Kesalahan fatal adalah ketika kita merasa peduli dengan pendidikan anak dengan
membimbing mereka mencapai titik atau posisi tertentu.
Seharusnya, kita
mendampingi mereka agar mampu terus belajar (dalam artian yang sesungguhnya)

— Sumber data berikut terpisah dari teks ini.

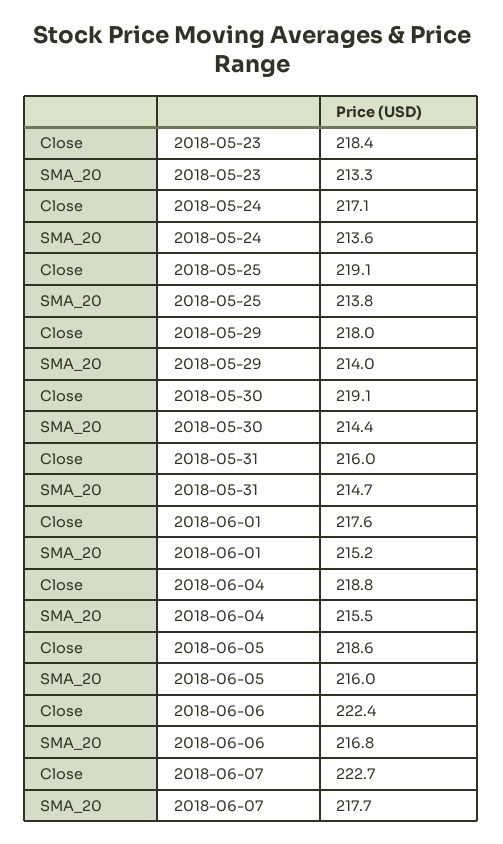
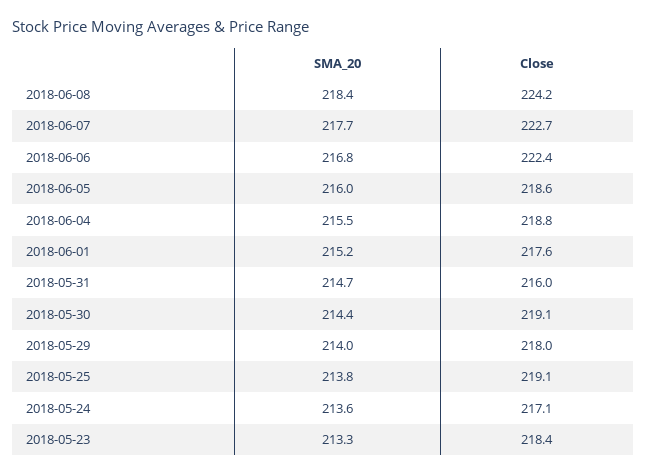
SMA_20, 2018-06-08: none -> 218.4
Close, 2018-06-08: none -> 224.2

dengan cara yang kondusif bagi masing-masing anak untuk menemukan titik tak
terhingga dan mungkin sama sekali tidak ada dalam bayangan kita saat ini. Demi
menjaga nama baik sekolah di suatu daerah, anak dipaksa mencapai nilai yang
tinggi, bagi yang gagal mencapainya, mereka diberikan remedial. Di kelas
remedial, mereka tidak dibantu belajar, mereka hanya dibantu untuk mendapatkan
nilai bagus. Cara ini tidak memberikan manfaat apa pun, bahkan sesungguhnya
sangat berbahaya bagi mereka.
"Sebagus-bagusnya, nilai tes yang tinggi di suatu
sekolah atau distrik, bisa jadi tidak ada artinya. Seburuk-buruknya nilai
tinggi sebenarnya berita buruk karena cara pengajaran yang digunakan untuk
menghasilkan nilai tersebut." (Alfie
Kohn, 2009: 157)
Bagi yang gagal remedial, bisa
jadi akan dikeluarkan dari sekolah karena dianggap tidak mampu mengikuti
pelajaran. Agar tidak demikian, anak dipaksa belajar oleh orangtuanya.

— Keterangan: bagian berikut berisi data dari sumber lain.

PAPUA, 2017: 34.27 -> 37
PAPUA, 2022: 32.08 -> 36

Bertepatan dengan Hari Pendidikan Nasional ini, menarik percakapan berikut
sebagai cerminan bagaimana sekolah telah merampas hak-hak anak.
Suatu ketika, atas nama
teman-temannya, seorang anak curhat kepada bapaknya. "Pa, sebelum aku masuk sekolah, aku membayangkan ketemu guru yang ceria,
ramah, santun, menyenangkan, dan mampu menciptakan berbagai permainan tentang
berbagai peristiwa alam. Suasana kelas kami akan meriah. Kami akan saling adu
pendapat untuk melatih bagaimana cara menarik kesimpulan yang baik,
mengungkapkan alasan yang logis dan ilmiah. Di antara kami juga akan
mengeluarkan ide-ide kreatif, dan belajar berdebat secara santun."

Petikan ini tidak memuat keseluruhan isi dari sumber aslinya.